Exercise data:
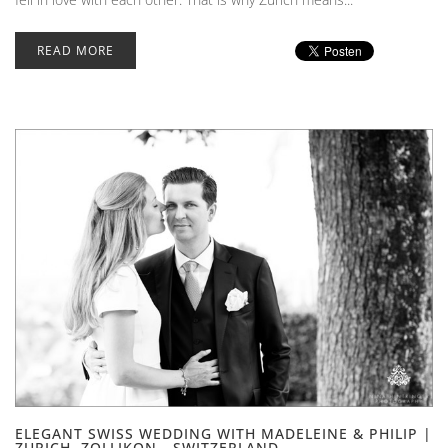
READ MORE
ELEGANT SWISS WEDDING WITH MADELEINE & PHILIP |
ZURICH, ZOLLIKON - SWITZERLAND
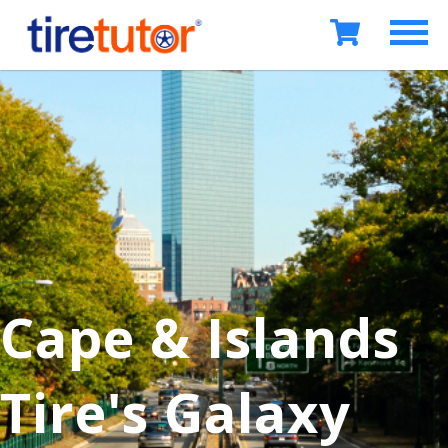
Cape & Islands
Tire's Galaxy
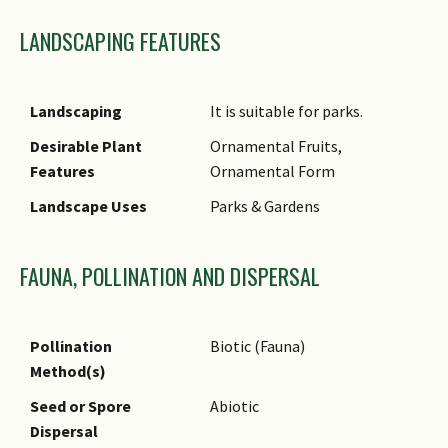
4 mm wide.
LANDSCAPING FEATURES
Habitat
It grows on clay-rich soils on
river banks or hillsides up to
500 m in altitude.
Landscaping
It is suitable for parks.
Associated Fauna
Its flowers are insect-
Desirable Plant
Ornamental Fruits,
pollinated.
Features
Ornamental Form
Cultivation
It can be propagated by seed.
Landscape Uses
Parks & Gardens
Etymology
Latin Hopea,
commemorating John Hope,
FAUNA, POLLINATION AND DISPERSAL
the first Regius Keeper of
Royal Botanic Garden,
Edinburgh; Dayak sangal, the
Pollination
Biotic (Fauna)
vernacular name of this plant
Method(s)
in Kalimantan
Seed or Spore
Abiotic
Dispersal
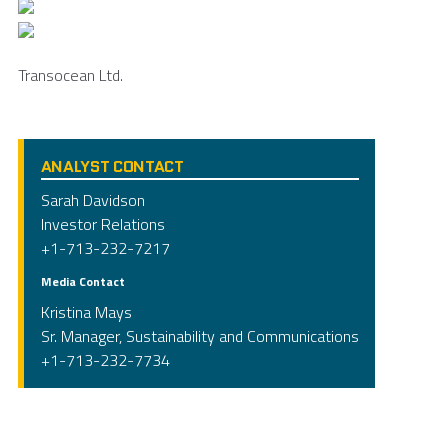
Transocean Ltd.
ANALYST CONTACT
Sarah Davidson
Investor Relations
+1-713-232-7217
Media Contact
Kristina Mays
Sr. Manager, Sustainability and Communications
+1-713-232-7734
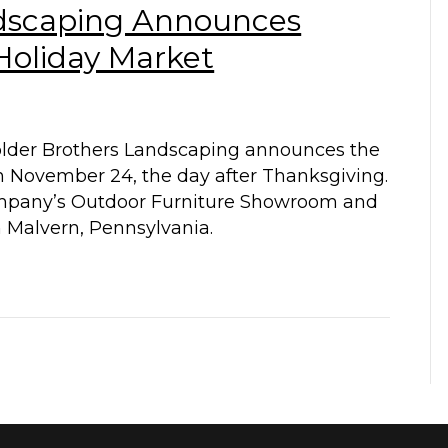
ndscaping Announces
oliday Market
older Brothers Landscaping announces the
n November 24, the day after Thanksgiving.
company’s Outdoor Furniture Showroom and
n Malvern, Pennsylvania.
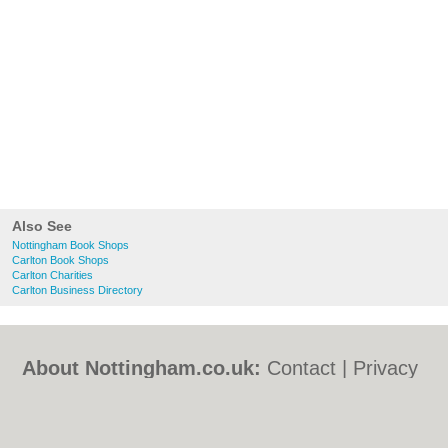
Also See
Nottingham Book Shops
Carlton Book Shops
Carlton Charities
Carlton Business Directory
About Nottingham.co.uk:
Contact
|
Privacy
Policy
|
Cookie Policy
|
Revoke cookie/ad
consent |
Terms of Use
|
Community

Instruction: For this exercise, give the listing again exactly as written, with the pictures omitted.

Written response:
READ MORE
ELEGANT SWISS WEDDING WITH MADELEINE & PHILIP |
ZURICH, ZOLLIKON - SWITZERLAND
Cape & Islands
Tire's Galaxy
4 mm wide.
LANDSCAPING FEATURES
Habitat
It grows on clay-rich soils on
river banks or hillsides up to
500 m in altitude.
Landscaping
It is suitable for parks.
Associated Fauna
Its flowers are insect-
Desirable Plant
Ornamental Fruits,
pollinated.
Features
Ornamental Form
Cultivation
It can be propagated by seed.
Landscape Uses
Parks & Gardens
Etymology
Latin Hopea,
commemorating John Hope,
FAUNA, POLLINATION AND DISPERSAL
the first Regius Keeper of
Royal Botanic Garden,
Edinburgh; Dayak sangal, the
Pollination
Biotic (Fauna)
vernacular name of this plant
Method(s)
in Kalimantan
Seed or Spore
Abiotic
Dispersal
Transocean Ltd.
ANALYST CONTACT
Sarah Davidson
Investor Relations
+1-713-232-7217
Media Contact
Kristina Mays
Sr. Manager, Sustainability and Communications
+1-713-232-7734
ndscaping Announces
oliday Market
older Brothers Landscaping announces the
n November 24, the day after Thanksgiving.
company’s Outdoor Furniture Showroom and
n Malvern, Pennsylvania.
Also See
Nottingham Book Shops
Carlton Book Shops
Carlton Charities
Carlton Business Directory
About Nottingham.co.uk:
Contact
|
Privacy
Policy
|
Cookie Policy
|
Revoke cookie/ad
consent |
Terms of Use
|
Community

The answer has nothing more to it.